Selasa, 18 November 2014

Soft Skill untuk Lean Manufacturing

Banyak sahabat saya menanyakan kepada saya saat beralih profesi menjadi seorang trainer, saya banyak mempelajari soft skill untuk menyeimbangkan technical training yang saya berikan

Untuk menggerakan seseorang melakukan sebuah perbaikan, kita dapat membangun mentalnya untuk siap berubah. Terinspirasi tulisan Mark Graban di blognya yang berjudul More Trust, Less Fear, pakar Lean Wiljeana Glover mengemukakan tentang kebiasaan para praktisi dan pakar mengabaikan pentingnya arti soft skill dalam implementasi metode Lean di organisasi.
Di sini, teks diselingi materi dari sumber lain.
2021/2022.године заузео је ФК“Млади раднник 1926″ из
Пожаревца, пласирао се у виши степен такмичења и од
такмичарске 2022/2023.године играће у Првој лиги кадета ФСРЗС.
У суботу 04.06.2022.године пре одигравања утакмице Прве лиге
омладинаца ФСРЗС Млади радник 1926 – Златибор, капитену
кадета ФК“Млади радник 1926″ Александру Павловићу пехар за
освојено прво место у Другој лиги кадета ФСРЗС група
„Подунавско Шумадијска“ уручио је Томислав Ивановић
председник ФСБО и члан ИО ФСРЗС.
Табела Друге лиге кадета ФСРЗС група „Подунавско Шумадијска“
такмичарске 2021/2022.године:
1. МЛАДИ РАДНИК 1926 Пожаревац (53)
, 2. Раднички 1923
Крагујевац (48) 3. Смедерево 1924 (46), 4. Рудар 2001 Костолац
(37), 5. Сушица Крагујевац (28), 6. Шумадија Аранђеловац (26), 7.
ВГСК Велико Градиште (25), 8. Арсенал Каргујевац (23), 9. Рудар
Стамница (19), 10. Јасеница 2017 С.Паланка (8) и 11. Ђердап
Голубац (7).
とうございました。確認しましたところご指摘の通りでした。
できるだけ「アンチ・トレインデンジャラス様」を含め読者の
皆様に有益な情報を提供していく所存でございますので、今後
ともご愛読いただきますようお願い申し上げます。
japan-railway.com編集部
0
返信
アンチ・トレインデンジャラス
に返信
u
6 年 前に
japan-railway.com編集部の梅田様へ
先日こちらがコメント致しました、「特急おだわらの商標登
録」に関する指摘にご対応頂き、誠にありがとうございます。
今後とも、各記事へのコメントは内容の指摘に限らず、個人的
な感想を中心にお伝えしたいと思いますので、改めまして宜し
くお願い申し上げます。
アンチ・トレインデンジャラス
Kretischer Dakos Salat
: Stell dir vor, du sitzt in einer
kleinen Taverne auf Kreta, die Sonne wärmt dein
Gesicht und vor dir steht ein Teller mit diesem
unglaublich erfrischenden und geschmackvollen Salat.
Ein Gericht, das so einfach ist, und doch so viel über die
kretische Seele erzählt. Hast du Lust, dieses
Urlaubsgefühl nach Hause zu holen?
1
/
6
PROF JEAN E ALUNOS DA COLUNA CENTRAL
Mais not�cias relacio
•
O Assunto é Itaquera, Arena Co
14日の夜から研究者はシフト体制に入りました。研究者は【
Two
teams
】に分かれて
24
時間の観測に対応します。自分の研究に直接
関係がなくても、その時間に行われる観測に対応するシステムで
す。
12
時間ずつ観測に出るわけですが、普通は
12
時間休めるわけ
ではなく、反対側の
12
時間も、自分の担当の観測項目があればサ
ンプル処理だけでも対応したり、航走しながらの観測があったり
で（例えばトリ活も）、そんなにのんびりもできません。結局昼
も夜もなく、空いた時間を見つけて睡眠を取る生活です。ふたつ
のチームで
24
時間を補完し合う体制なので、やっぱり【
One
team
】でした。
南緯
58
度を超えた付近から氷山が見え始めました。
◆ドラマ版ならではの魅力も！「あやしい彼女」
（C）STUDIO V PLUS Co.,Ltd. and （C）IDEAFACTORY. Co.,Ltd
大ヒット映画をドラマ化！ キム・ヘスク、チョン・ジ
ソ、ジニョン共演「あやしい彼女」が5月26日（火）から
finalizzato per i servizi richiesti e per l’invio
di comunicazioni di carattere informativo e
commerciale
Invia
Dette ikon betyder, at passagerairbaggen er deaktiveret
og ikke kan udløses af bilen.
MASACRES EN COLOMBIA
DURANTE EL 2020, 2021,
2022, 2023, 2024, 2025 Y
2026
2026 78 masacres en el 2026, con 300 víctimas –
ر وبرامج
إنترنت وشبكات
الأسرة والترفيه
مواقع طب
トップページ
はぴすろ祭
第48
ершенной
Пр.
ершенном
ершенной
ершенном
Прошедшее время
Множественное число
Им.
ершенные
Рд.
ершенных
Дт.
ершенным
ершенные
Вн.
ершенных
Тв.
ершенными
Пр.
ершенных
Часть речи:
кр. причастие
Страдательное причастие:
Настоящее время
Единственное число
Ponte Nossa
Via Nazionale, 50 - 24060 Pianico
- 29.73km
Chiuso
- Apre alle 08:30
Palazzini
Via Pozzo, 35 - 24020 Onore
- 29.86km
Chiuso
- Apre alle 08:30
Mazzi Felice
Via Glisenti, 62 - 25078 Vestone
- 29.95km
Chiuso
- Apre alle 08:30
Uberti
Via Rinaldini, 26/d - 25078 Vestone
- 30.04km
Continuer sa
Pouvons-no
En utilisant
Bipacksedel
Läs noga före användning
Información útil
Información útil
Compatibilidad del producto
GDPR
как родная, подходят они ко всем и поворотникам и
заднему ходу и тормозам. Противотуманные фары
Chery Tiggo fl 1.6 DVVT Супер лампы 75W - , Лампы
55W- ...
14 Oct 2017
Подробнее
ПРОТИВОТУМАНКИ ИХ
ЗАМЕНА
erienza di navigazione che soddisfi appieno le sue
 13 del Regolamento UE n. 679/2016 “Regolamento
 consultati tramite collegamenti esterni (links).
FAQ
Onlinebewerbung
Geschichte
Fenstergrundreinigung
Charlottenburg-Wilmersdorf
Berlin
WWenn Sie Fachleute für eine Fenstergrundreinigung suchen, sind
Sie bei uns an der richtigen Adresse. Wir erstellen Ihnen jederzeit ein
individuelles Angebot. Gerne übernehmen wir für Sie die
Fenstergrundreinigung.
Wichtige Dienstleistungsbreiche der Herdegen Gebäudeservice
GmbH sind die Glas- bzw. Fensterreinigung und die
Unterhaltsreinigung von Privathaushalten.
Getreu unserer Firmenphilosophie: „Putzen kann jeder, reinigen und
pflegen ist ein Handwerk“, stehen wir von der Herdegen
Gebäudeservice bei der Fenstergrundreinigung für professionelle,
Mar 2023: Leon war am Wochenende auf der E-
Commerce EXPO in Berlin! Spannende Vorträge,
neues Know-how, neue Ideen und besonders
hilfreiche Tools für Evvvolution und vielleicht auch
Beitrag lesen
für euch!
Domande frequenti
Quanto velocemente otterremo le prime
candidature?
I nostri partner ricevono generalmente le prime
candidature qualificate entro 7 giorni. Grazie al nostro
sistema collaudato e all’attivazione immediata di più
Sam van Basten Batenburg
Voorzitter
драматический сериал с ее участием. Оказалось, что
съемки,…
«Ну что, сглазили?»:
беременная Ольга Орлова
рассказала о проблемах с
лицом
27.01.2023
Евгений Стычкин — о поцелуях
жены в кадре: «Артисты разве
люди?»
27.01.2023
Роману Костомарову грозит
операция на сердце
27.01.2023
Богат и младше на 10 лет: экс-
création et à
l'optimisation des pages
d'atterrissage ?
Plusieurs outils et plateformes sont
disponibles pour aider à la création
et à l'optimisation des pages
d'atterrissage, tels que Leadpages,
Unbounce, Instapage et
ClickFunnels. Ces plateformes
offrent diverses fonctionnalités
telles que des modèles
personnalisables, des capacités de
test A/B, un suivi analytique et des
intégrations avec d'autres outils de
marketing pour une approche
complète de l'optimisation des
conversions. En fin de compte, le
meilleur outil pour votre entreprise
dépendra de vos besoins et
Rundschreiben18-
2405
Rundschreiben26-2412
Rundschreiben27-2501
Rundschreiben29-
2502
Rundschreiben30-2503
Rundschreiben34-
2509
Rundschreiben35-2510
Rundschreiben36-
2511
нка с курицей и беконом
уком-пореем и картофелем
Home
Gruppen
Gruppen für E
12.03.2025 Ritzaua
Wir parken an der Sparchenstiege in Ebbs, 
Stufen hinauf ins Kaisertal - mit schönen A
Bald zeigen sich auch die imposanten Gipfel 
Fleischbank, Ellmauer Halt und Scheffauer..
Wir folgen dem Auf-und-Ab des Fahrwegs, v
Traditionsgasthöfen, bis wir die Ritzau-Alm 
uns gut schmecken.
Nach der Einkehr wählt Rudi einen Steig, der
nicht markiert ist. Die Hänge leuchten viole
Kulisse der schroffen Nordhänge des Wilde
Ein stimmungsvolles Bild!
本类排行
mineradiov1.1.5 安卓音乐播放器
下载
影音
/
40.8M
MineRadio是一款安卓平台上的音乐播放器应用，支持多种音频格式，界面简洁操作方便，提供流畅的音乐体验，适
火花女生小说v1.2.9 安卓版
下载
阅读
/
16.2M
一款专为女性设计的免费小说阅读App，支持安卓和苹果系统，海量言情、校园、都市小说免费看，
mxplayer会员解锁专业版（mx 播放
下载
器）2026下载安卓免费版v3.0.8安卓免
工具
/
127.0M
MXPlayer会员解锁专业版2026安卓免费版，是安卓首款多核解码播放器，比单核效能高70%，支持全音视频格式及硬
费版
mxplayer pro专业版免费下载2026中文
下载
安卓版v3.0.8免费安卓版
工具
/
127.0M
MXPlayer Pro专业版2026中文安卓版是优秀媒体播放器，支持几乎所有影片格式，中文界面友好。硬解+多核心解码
Menurutnya, lebih mudah mendeskripsikan dan menonjolkan pentingnya kemampuan teknis dibandingkan soft skilluntuk kesuksesan implementasi Lean. Berikut beberapa alasannya:
Makna “Soft Skill” Masih Bias
Ketika mendengar kata “soft skill”, beberapa orang akan langsung terbayang mengenai sesuatu yang lunak, fleksibel, sulit diukur dan didefinisikan dengan pasti. Seperti ini:
SHIFT SSCX soft skill lean six sigma
Namun, menurut Glover, seharusnya inilah yang orang pikirkan ketika mendengar kata “soft skill” (fondasi yang kokoh untuk menopang bangunan di atasnya):
SHIFT SSCX soft skills lean six sigma foundation

Inilah dasar pemikiran Glover:
Soft skill” dapat dideskripsikan sebagai kemampuan sosial dan motivasional, perilaku dan kemampuan dari seseorang atau suatu kelompok untuk melaksanakan tugas. Kebiasaan yang berkembang di lingkungan profesional kita, menurut Glover, adalah menempatkan “soft skill” (seperti kepercayaan diri, integritas, keyakinan, empati, adaptabilitas, dan kemampuan kontrol diri) di tempat kedua setelah kemampuan teknis, alias kurang penting. Kenyataannya, para praktisi dan akademisi dari berbagai disiplin ilmu telah menemukan bahwa ternyata soft skillmemiliki dampak yang signifikan terhadap kinerja proses/pekerjaan apapun yang melibatkan manusia.
Contohnya, sistem sosioteknikal (STS) yang belakangan ini berkembang di organisasi menekankan pentingnya optimasi yang setara antara tugas atau lingkungan teknis dengan sistem sosial yang ada di organisasi. Sistem sosioteknikal sendiri dalam konteks pengembangan organisasi adalah pendekatan untuk perancangan kerja organisasional yang kompleks, yang membutuhkan interaksi antara manusia dengan teknologi di tempat kerja.
Sayangnya, dampak “soft skill” atas kesuksesan inisiatif Lean belum sepenuhnya dipahami.
Menurut opini Glover, mayoritas orang sudah memahami pentingnya soft skill, bahkan mereka paham bahwa soft skill kadang lebih penting dari kemampuan teknis. Namun implementasi dari pemahaman inilah yang masih sulit. Pasalnya, soft skill adalah sesuatu yang sulit untuk ditumbuh-kembangkan, diukur, dan sebagainya. Akibatnya, kita sering lebih memilih untuk mengabaikannya.
Penyebab kedua istilah soft skill sering dianggap telalu abstrak. Untuk mengatasinya, Glover menyarankan untuk menetapkan istilah-istilah untuk mendefinisikan kemampuan-kemampuan tersebut dalam bahasa organisasi walaupun definisi yang umum (seperti kepercayaan diri, integritas, dan sebagainya) sebaiknya tetap dipakai.